-- TASK DIRECTIONS --
Your answer should be a number only: the count of lines in the following entries that contain "textPath".

-- SOURCE MATERIAL --
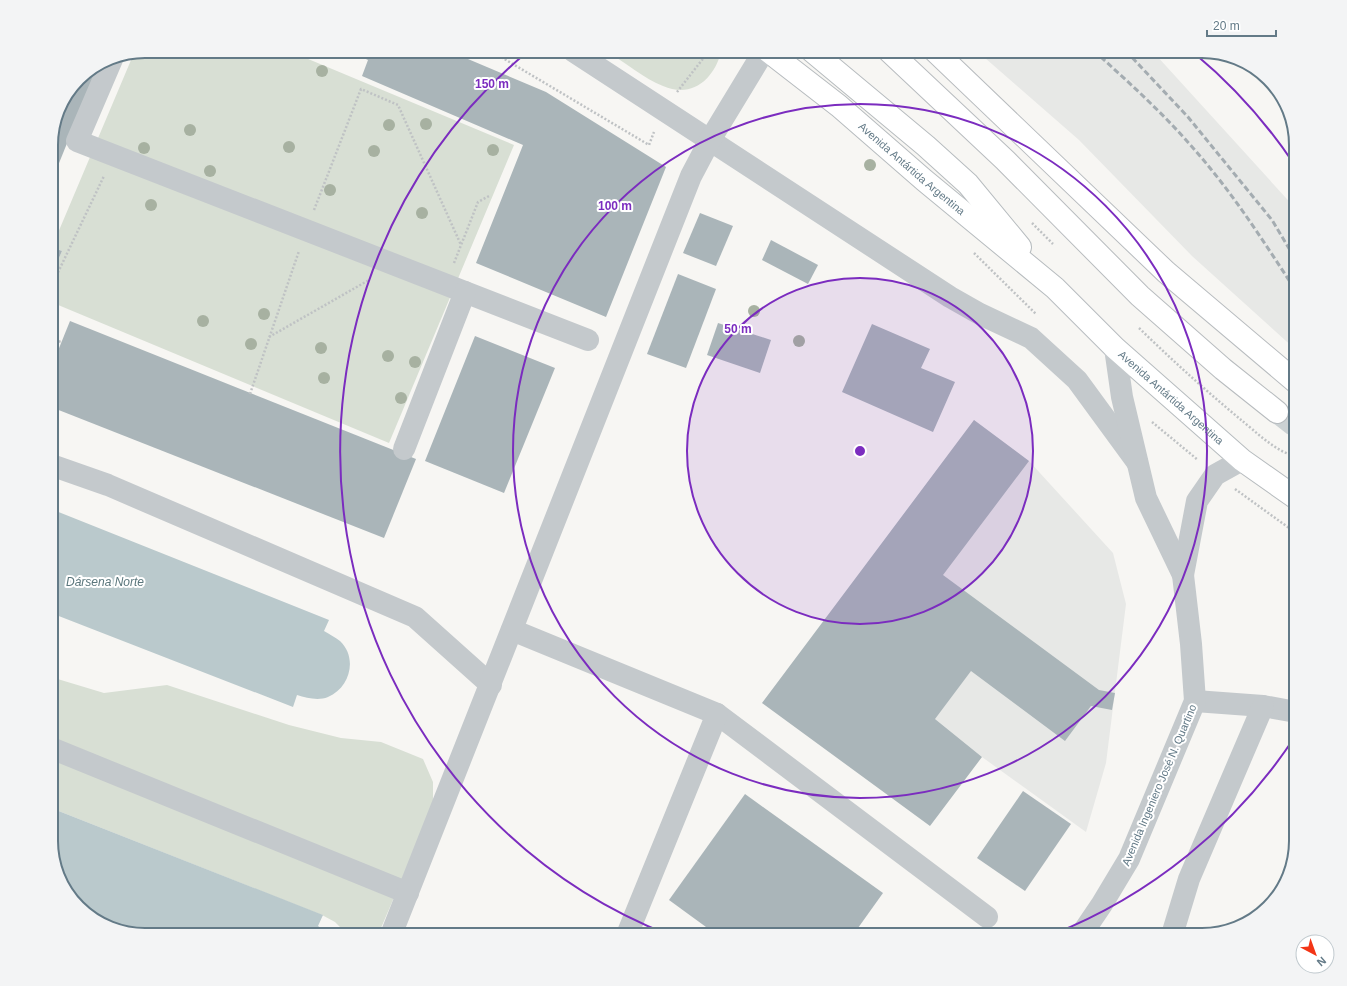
<svg xmlns="http://www.w3.org/2000/svg" width="1347" height="986" font-family="Helvetica,sans-serif">
<style>
.built{fill:#e7e8e6}
.green{fill:#d8dfd4}
.water{fill:#bac9cc}
.building{fill:#aab5b9}
.lines{fill:none;stroke-linecap:round;stroke-linejoin:round}
.highway-tunnel{stroke:#cbd1d3;stroke-width:22;stroke-dasharray:22 11;stroke-linecap:butt}
.major-casing{stroke:#b7bcbf;stroke-width:24}
.highway-casing{stroke:#b8bcbf;stroke-width:24}
.path{stroke:#bfc2c4;stroke-width:2.5;stroke-dasharray:2 2;stroke-linecap:butt}
.minor{stroke:#c4c9cc;stroke-width:22}
.major{stroke:#fff;stroke-width:22}
.highway{stroke:#fff;stroke-width:22}
.rail{stroke:#a4acb1;stroke-width:3;stroke-dasharray:6 3;stroke-linecap:butt}
.tree{fill:#a7b1a1}
.ring{fill:none;stroke:#7b2cbf;stroke-width:2}
.labels{text-anchor:middle;stroke-width:4;stroke-linejoin:round;paint-order:stroke}
.street-label{font-size:11px;fill:#637a87;stroke:#fff}
.water-label{font-size:12px;font-style:italic;fill:#5a767c;stroke:#fff}
.rim{fill:none;stroke:#637a87;stroke-width:2}
.centre{fill:#7b2cbf;stroke:#fff;stroke-width:2}
.ring-label{font-size:12px;text-anchor:middle;font-weight:bold;fill:#7b2cbf;stroke:#fff;stroke-width:4;stroke-linejoin:round;paint-order:stroke}
</style>
<rect width="100%" height="100%" fill="#f7f6f3"/>
<g class="built">
<polygon points="977,51 1158,51 1156,55 1296,209 1296,350 1192,256 1079,140"/>
<polygon points="974,420 1029,461 1113,553 1126,604 1106,763 1086,832 982,757 935,719 817,631"/>
</g>
<g class="green">
<polygon points="145,51 289,51 514,145 389,443 51,302 51,276 62,251 52,247 134,53"/>
<path d="M607 51H721V52C714 79 692 99 663 86 645 79 624 62 607 51Z"/>
<polygon points="51,677 104,693 167,685 289,725 341,738 381,742 423,759 433,782 433,806 378,935 348,935 335,922 322,915 51,808"/>
</g>
<g class="water">
<path d="M51 509 329 620 324 631C329 634 335 637 340 641 358 658 350 688 328 697 318 701 307 698 297 695L293 707 51 613Z"/>
<polygon points="51,808 323,915 318,926 331,935 145,935 88,916 61,883 51,847"/>
</g>
<g class="building">
<polygon points="349,51 449,51 546,92 666,167 606,317 476,263 523,145 362,76 368,60"/>
<polygon points="99,64 51,183 51,139 61,103 83,74"/>
<polygon points="700,213 733,226 716,266 683,253"/>
<polygon points="771,240 818,265 808,284 762,260"/>
<polygon points="51,247 62,251 51,276"/>
<polygon points="678,274 716,289 686,368 647,354"/>
<polygon points="70,321 416,459 384,538 51,407 51,368"/>
<polygon points="718,323 771,340 760,373 707,355"/>
<polygon points="872,324 930,349 921,368 955,382 933,432 842,392"/>
<polygon points="475,336 555,368 504,493 425,461"/>
<polygon points="974,420 1029,461 943,575 1099,690 1115,693 1112,710 1091,706 1065,741 971,671 935,719 982,757 930,826 762,703"/>
<polygon points="1023,791 1071,824 1025,891 977,858"/>
<polygon points="745,794 883,893 853,935 717,935 669,900"/>
</g>
<g class="lines">
<polyline class="highway-tunnel" points="1277,412 1296,427"/>
<defs>
<g id="major">
<path id="s1" d="M768 51 839 106 924 180 1055 288 1115 348 1242 460 1296 498"/>
<polyline points="812,51 926,146 968,184 1020,247"/>
</g>
<g id="highway">
<polyline points="889,51 1005,160 1140,296 1223,369 1277,412"/>
<polyline points="935,51 1166,272 1296,382"/>
</g>
</defs>
<use href="#major" class="major-casing"/>
<use href="#highway" class="highway-casing"/>
<g class="path">
<polyline points="491,51 649,145 654,132"/>
<polyline points="677,92 709,51"/>
<polyline points="314,210 361,89 398,105 461,245"/>
<polyline points="1032,223 1053,244"/>
<polyline points="974,253 1036,314"/>
<polyline points="454,263 478,202 489,196"/>
<polyline points="51,287 104,176"/>
<path d="M1139 328C1172 360 1205 390 1240 419 1255 431 1277 453 1296 456"/>
<polyline points="269,337 369,280"/>
<polyline points="51,339 61,342"/>
<polyline points="250,394 299,251"/>
<polyline points="1152,422 1198,460"/>
<polyline points="1235,489 1296,533"/>
</g>
<g class="minor">
<polyline points="573,51 950,297 980,314 1031,338 1077,380 1137,462"/>
<polyline points="113,57 77,141 588,340"/>
<polyline points="404,449 465,292"/>
<polyline points="51,465 108,485 415,617 491,685"/>
<polyline points="1183,575 1197,501 1215,475 1242,460"/>
<polyline points="512,630 717,714 987,917"/>
<polyline points="1195,701 1263,706 1296,712"/>
<polyline points="51,748 408,893"/>
<polyline points="391,935 691,176 710,140 764,51"/>
<polyline points="627,935 717,714"/>
<polyline points="1081,935 1102,904 1129,859 1195,701 1191,644 1183,575 1146,498 1122,397 1115,348"/>
<polyline points="1172,935 1189,879 1263,706"/>
</g>
<use href="#major" class="major"/>
<use href="#highway" class="highway"/>
<g class="rail">
<path d="M1094 51C1131 84 1168 118 1200 156 1236 198 1266 245 1296 291"/>
<polyline points="1126,51 1188,117 1272,220 1296,260"/>
</g>
</g>
<g class="tree">
<circle cx="322" cy="71" r="6"/>
<circle cx="426" cy="124" r="6"/>
<circle cx="389" cy="125" r="6"/>
<circle cx="190" cy="130" r="6"/>
<circle cx="289" cy="147" r="6"/>
<circle cx="144" cy="148" r="6"/>
<circle cx="493" cy="150" r="6"/>
<circle cx="374" cy="151" r="6"/>
<circle cx="870" cy="165" r="6"/>
<circle cx="210" cy="171" r="6"/>
<circle cx="330" cy="190" r="6"/>
<circle cx="151" cy="205" r="6"/>
<circle cx="422" cy="213" r="6"/>
<circle cx="754" cy="311" r="6"/>
<circle cx="264" cy="314" r="6"/>
<circle cx="203" cy="321" r="6"/>
<circle cx="799" cy="341" r="6"/>
<circle cx="251" cy="344" r="6"/>
<circle cx="321" cy="348" r="6"/>
<circle cx="388" cy="356" r="6"/>
<circle cx="415" cy="362" r="6"/>
<circle cx="324" cy="378" r="6"/>
<circle cx="401" cy="398" r="6"/>
</g>
<circle cx="860" cy="451" r="173" fill="#7b2cbf" fill-opacity=".12"/>
<g class="ring">
<circle cx="860" cy="451" r="173"/>
<circle cx="860" cy="451" r="347"/>
<path d="M1294 738A520 520 0 0 1 1051 935M669 935A520 520 0 0 1 526 53M1194 53A520 520 0 0 1 1294 164"/>
</g>
<g class="labels">
<g class="street-label">
<text dy="4" stroke="none"><textPath href="#s1" startOffset="186">Avenida Antártida Argentina</textPath></text>
<text dy="4" stroke="none"><textPath href="#s1" startOffset="532">Avenida Antártida Argentina</textPath></text>
<text transform="translate(1159 785) rotate(-67)" y="4">Avenida Ingeniero José N. Quartino</text>
</g>
<g class="water-label">
<text x="105" y="586">Dársena Norte</text>
</g>
</g>
<path d="M0 0H1347V986H0ZM145 58H1202A87 87 0 0 1 1289 145V841A87 87 0 0 1 1202 928H145A87 87 0 0 1 58 841V145A87 87 0 0 1 145 58Z" fill="#f3f4f5" fill-rule="evenodd"/>
<path class="rim" d="M145 58H1202A87 87 0 0 1 1289 145V841A87 87 0 0 1 1202 928H145A87 87 0 0 1 58 841V145A87 87 0 0 1 145 58Z"/>
<circle cx="860" cy="451" r="6" class="centre"/>
<g class="ring-label">
<text x="492" y="88">150 m</text>
<text x="615" y="210">100 m</text>
<text x="738" y="333">50 m</text>
</g>
<g transform="translate(1315 954) rotate(139)"><circle r="19" fill="#ffffff" stroke="#c1cacf"/>
<path d="M0-3L7 15L0 10L-7 15Z" fill="#f33516"/>
<text y="-6" font-size="11" font-weight="bold" text-anchor="middle" fill="#637a87">N</text>
</g>
<path d="M1207 30v6h69v-6" fill="none" stroke="#637a87" stroke-width="2"/>
<text x="1213" y="30" font-size="12" fill="#637a87" stroke="#ffffff" stroke-width="3" paint-order="stroke">20 m</text>
</svg>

-- REPLY TO THE EXERCISE --
2